- Sadiqabad Location within Pakistan Sadiqabad Location within Punjab, Pakistan
- Coordinates: 28°18′N 70°07′E﻿ / ﻿28.300°N 70.117°E
- Country: Pakistan
- Province: Punjab
- Division: Bahawalpur
- District: Rahim Yar Khan
- Tehsil: Sadiabad

Area
- • City: 30 km^{2} (12 sq mi)

Population (2023 census)
- • City: 274,210
- • Rank: 32nd, Pakistan
- • Density: 9,100/km^{2} (24,000/sq mi)
- Time zone: UTC+5 (PST)
- Calling code: 068
- Date Established: 18 November, 1948
- Postal Code: 64350

= Sadiqabad, Punjab =

City in Punjab, Pakistan

Sadiqabad (Punjabi/) is a city and capital of Sadiqabad Tehsil in Rahim Yar Khan District, Punjab province of Pakistan.

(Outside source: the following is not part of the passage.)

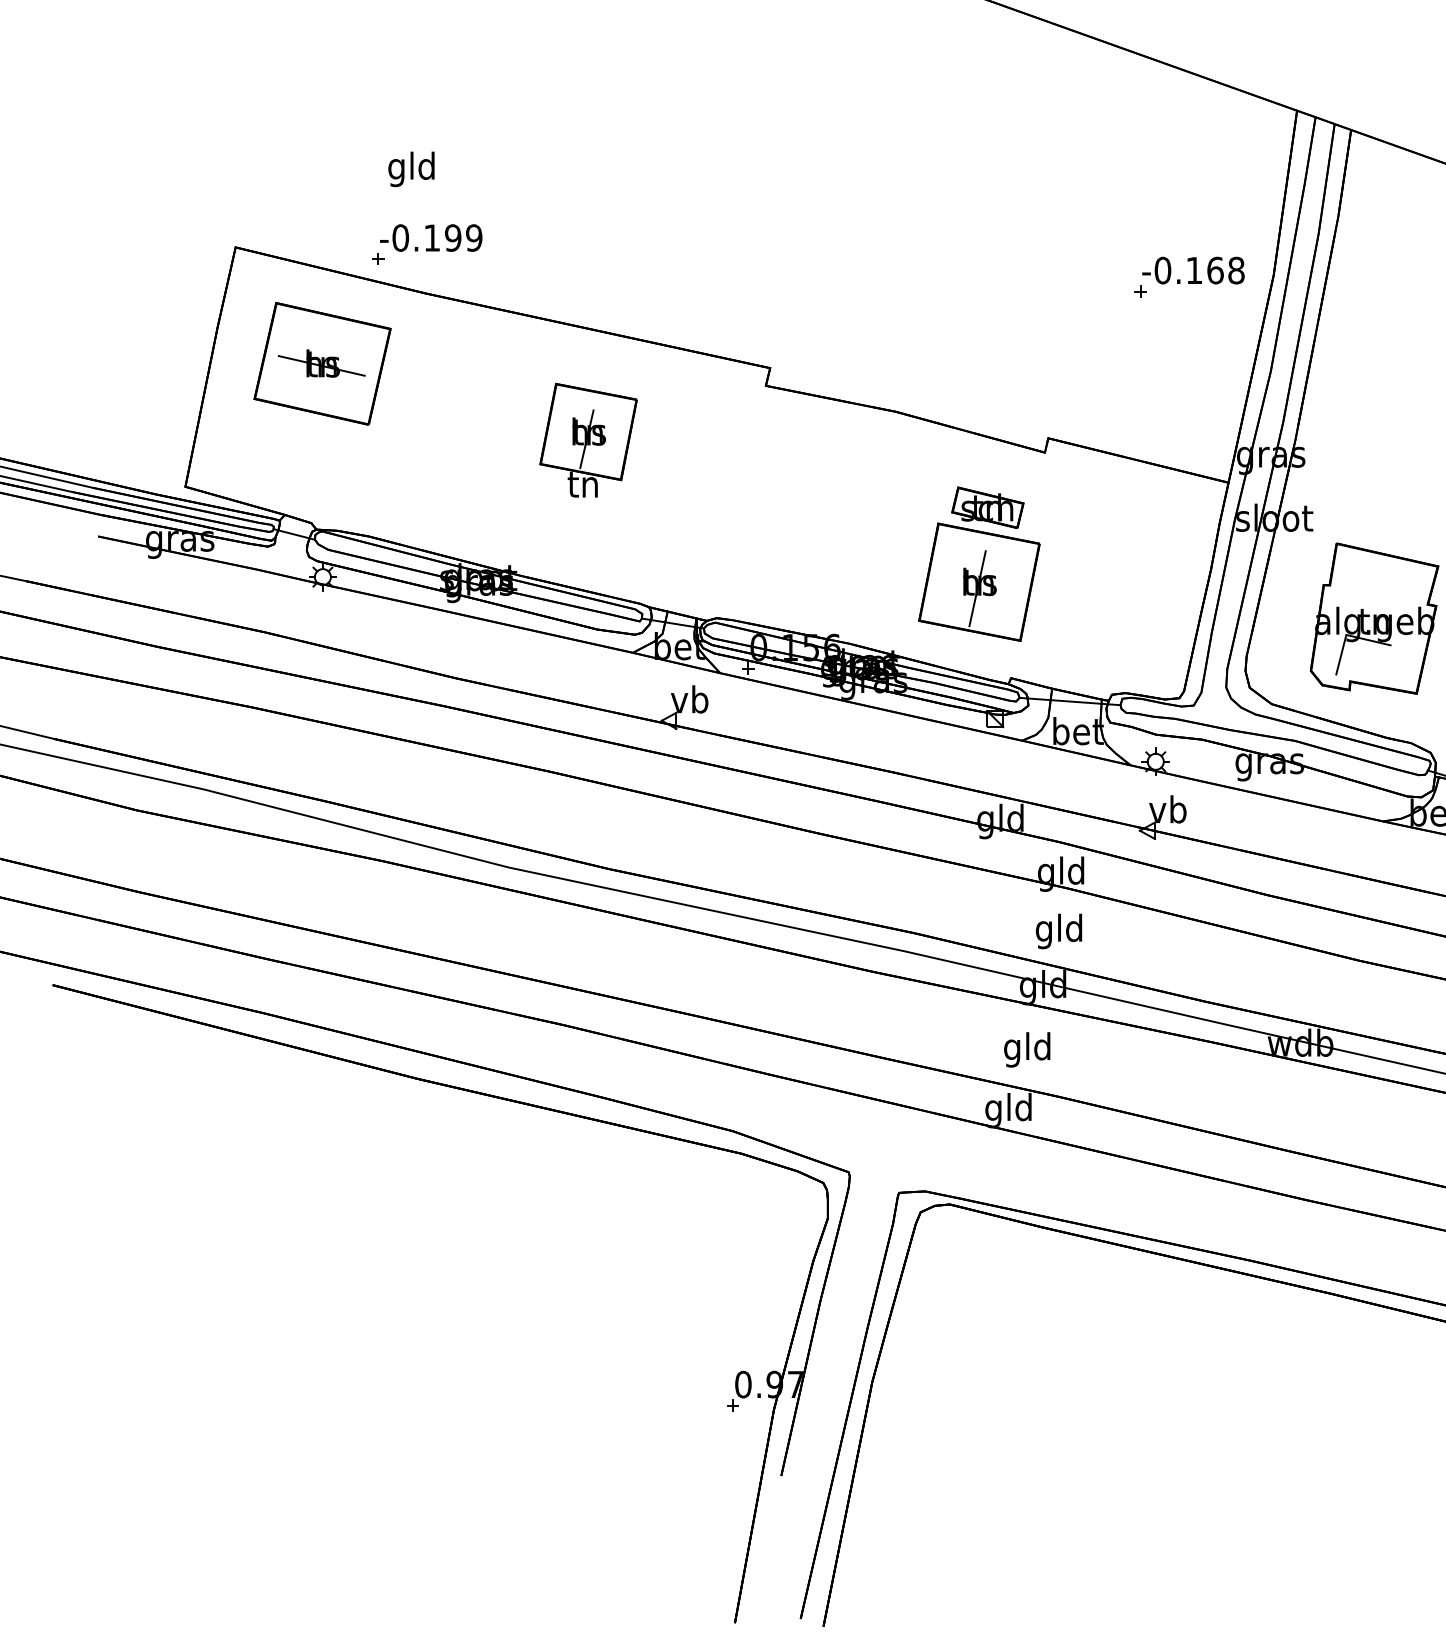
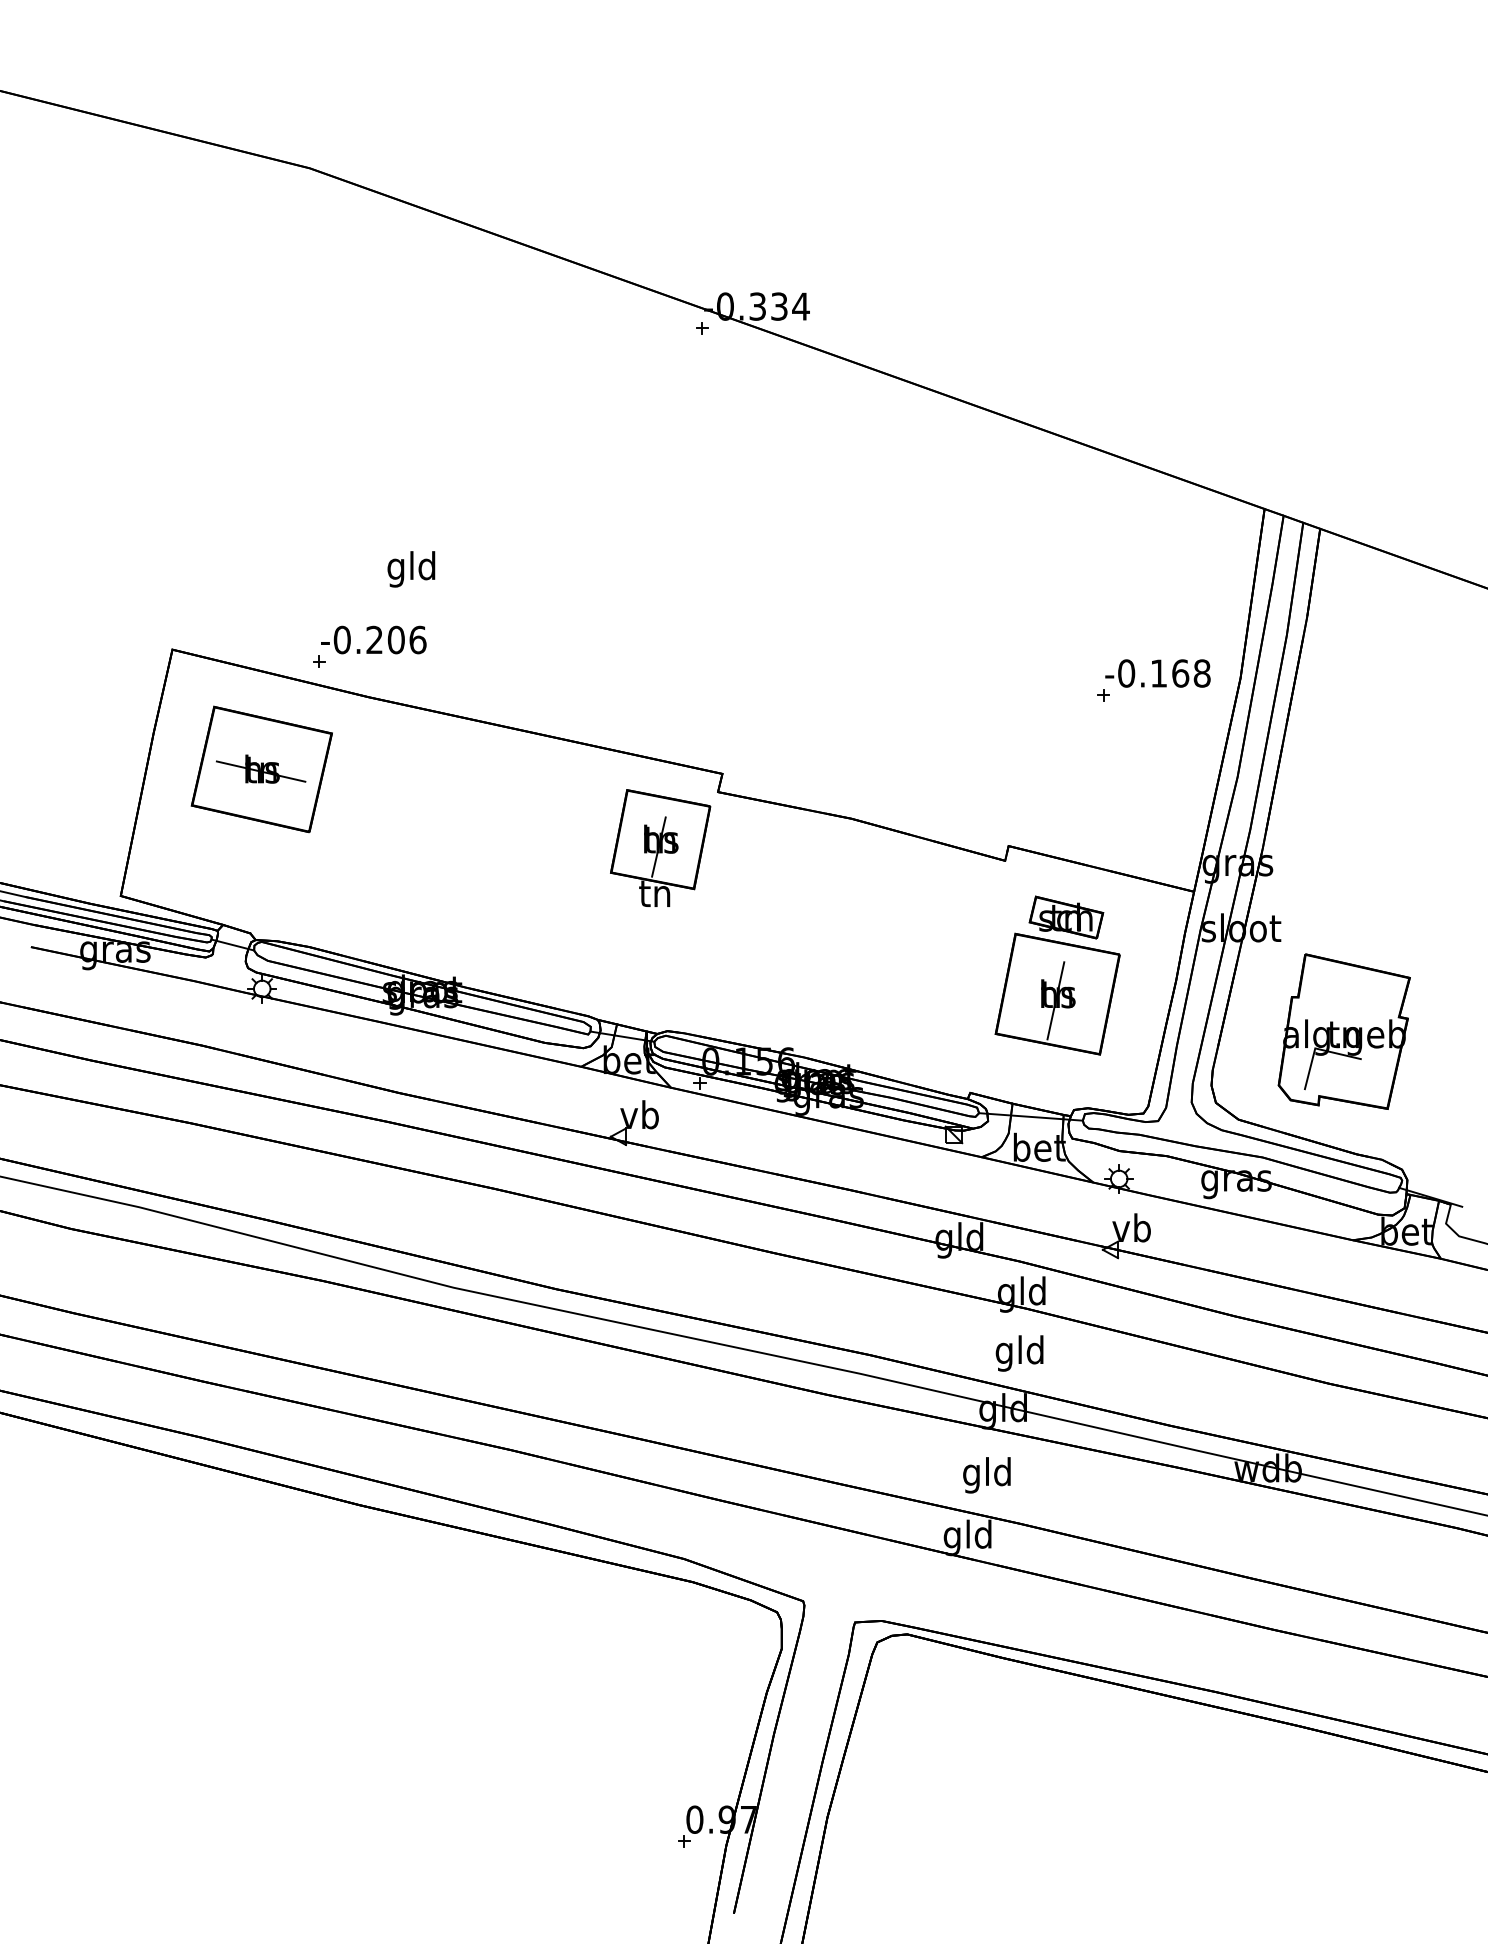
text: (411, 169) -> (411, 569), moved
text: (453, 237) -> (396, 639), -0.199 -> -0.206
part: (588, 439) -> (660, 847), moved
part: (979, 564) -> (1057, 975), moved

It is situated at the border of Sindh and Punjab. According to the 2023 Pakistani census, it is the 32nd largest city of Pakistan with a population of 274,210.

== History ==
Sadiqabad, a Tehsil of Rahim Yar Khan district, is named after Sadeq Mohammad Khan V of Bahawalpur princely state. The new city Tehsil was inaugurated in 1948. It's the Pakistan's only and the World's 3rd city to celebrate its birthday on 18th of November every year

== Historical Localities ==

=== Kacha Bhutta ===

The village of Kacha Bhutta in Sadiqabad Tehsil is recognized for its historical significance, being situated along the ancient, now-dry bed of the Hakra River. Historically, the village was home to a prominent landowning family, led by the late Sardar Malik Allah Yar Bhutto (d. 1982), which held over 2,000 acres of land. The family maintained deep-rooted ties with the Bhutto tribe leadership, including the late Sardar Peer Buksh Khan Bhutto, who was the Chief of the Bhutto tribe and a key political figure under the late Zulfikar Ali Bhutto. The family was renowned for hosting prestigious All-Pakistan Shooting Ball tournaments during the 1970s, which served as major social hubs frequented by prominent figures, including former Prime Minister Mir Zafarullah Khan Jamali, former senior ministers like Makhdoom Altaf Ahmed Qureshi, and high-ranking civil bureaucrats. Beyond politics, the family held significant social influence, maintaining close personal connections with legendary figures in the Pakistani film industry, such as actor Muhammad Ali. Due to their steadfast support for the Pakistan Peoples Party (PPP), they hosted Zulfikar Ali Bhutto at their residence, and later, Benazir Bhutto visited the village in 1986 upon the invitation of Malik Iqbal Bhutto (d. 1999). The family held a long-standing tradition of local governance, with both of Malik Allah Yar’s sons and his nephew,late Malik Iqbal Bhutto, serving as Union Council Chairmen. Following the passing of Malik Iqbal Bhutto, the family's consolidated role underwent a gradual transition, with their active political and social prominence shifting over the subsequent years.

== Notable people ==

- Asim Saleem Bajwa retired three-star general of the Pakistan Army, who served as Director General of the ISPR, Commander of the Southern Command, and later as Chairman of the CPEC Authority.
- Makhdoom Syed Mustafa Mehmood Member of the National Assembly under the PPP banner

== Demographics ==
=== Population ===

According to 2023 census, Sadiqabad had a population of 274,210.

== Languages ==

According to 2023 Pakistani census
Sadiqabad tehsil had a population of
1,381,759 among which 55.3% spoke Saraiki , 25.8% Punjabi , 7.19% Sindhi , 4.23% Balochi , 3.25% Urdu , 1.67% Hindko and 3.54% other languages.